• [EXERCISE]
Rewrite all the records below with "higher value" replaced by "greater value", keep everything else unchanged, and leave out the pictures.

• [TASK DATA]
________________________
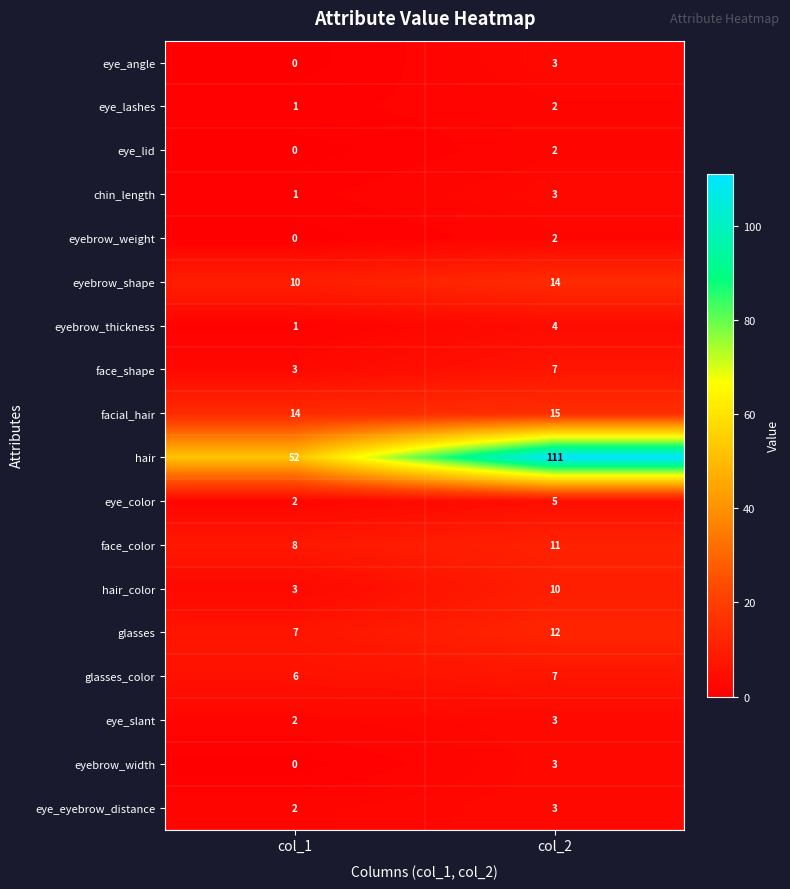

True or false: eye_color has a value of 5 at col_2.

True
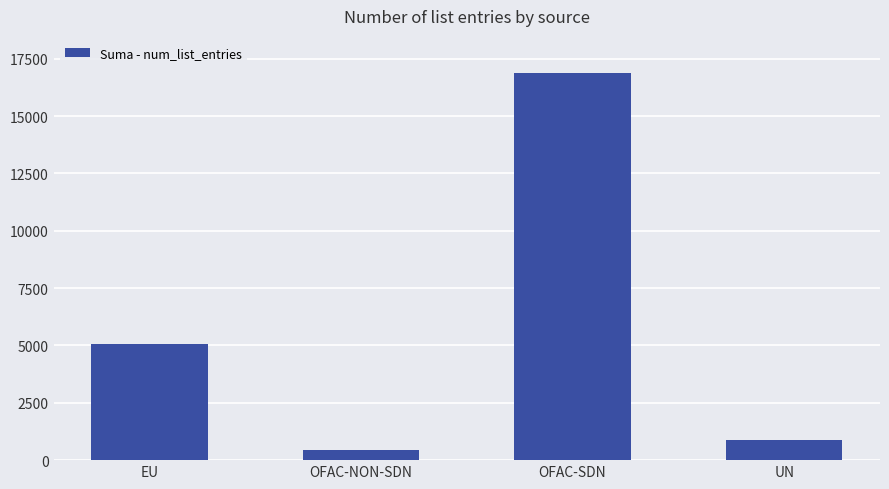

Between UN and OFAC-SDN, which is larger?

OFAC-SDN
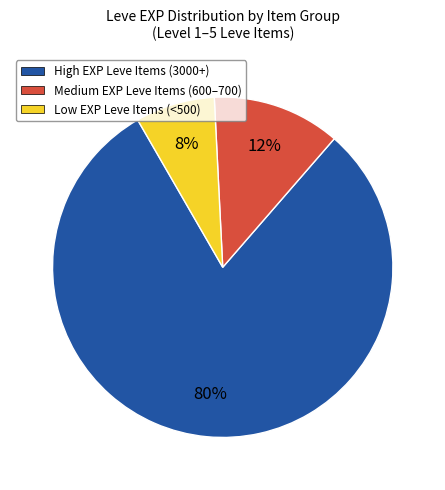

Is there a majority slice in this chart?

Yes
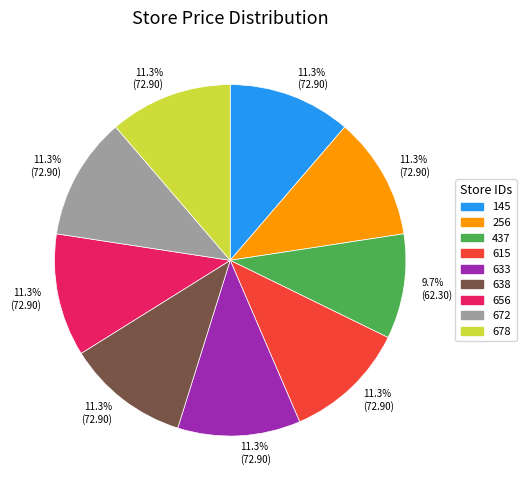

Count the number of slices in the pie.

9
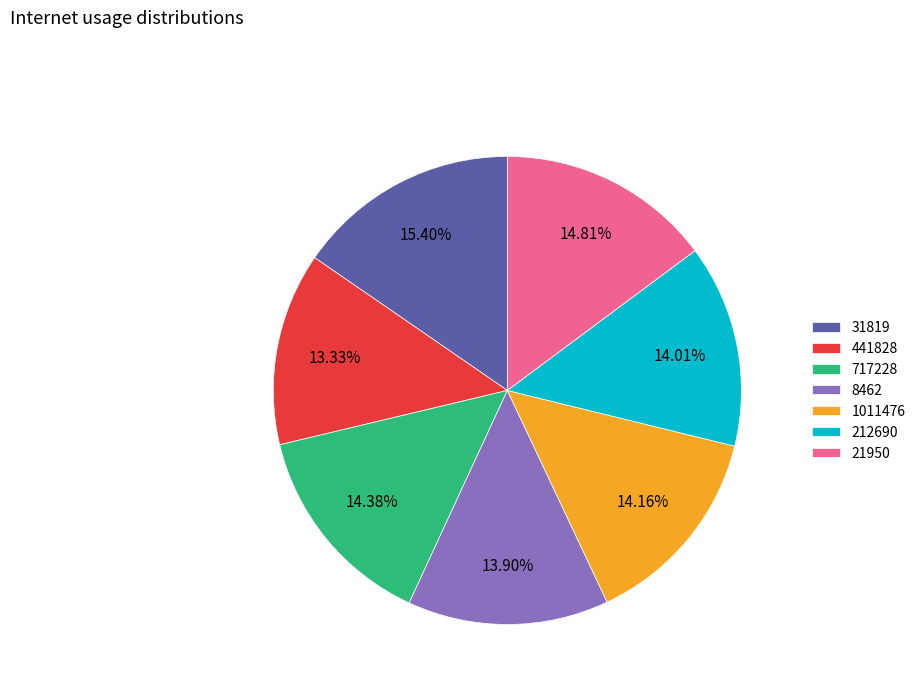

What is the largest slice in the pie chart?

31819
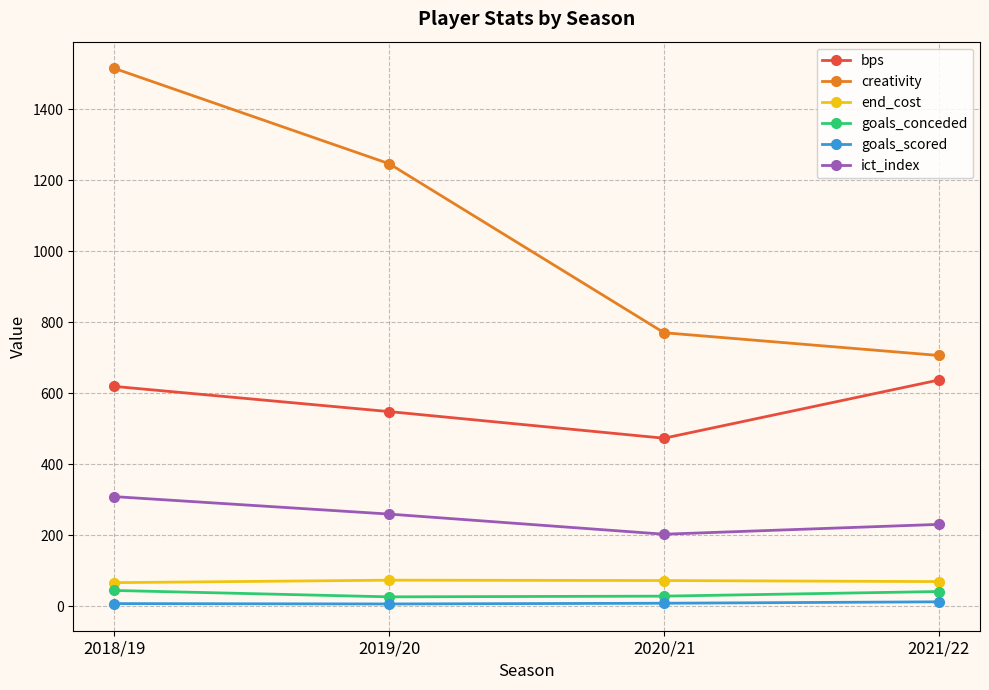

True or false: ict_index and creativity intersect in this chart.

False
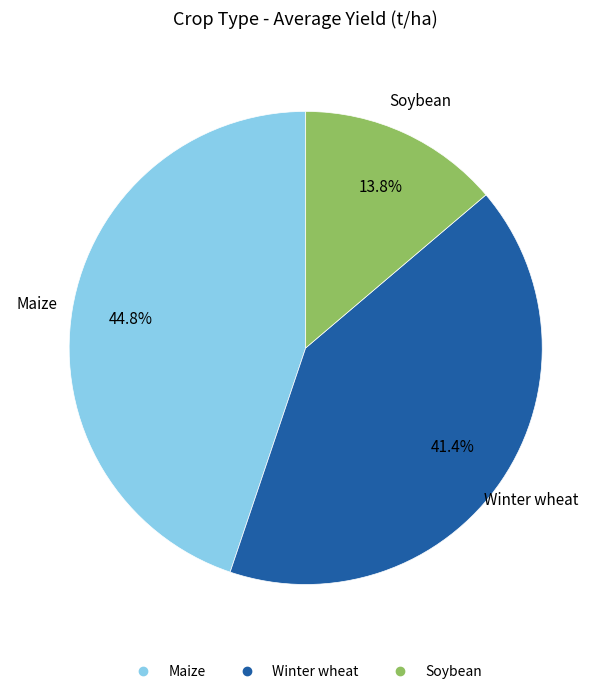

Which has a higher value, Soybean or Winter wheat?

Winter wheat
________________________
• [ANSWER]
True or false: eye_color has a value of 5 at col_2.

True

Between UN and OFAC-SDN, which is larger?

OFAC-SDN

Is there a majority slice in this chart?

Yes

Count the number of slices in the pie.

9

What is the largest slice in the pie chart?

31819

True or false: ict_index and creativity intersect in this chart.

False

Which has a greater value, Soybean or Winter wheat?

Winter wheat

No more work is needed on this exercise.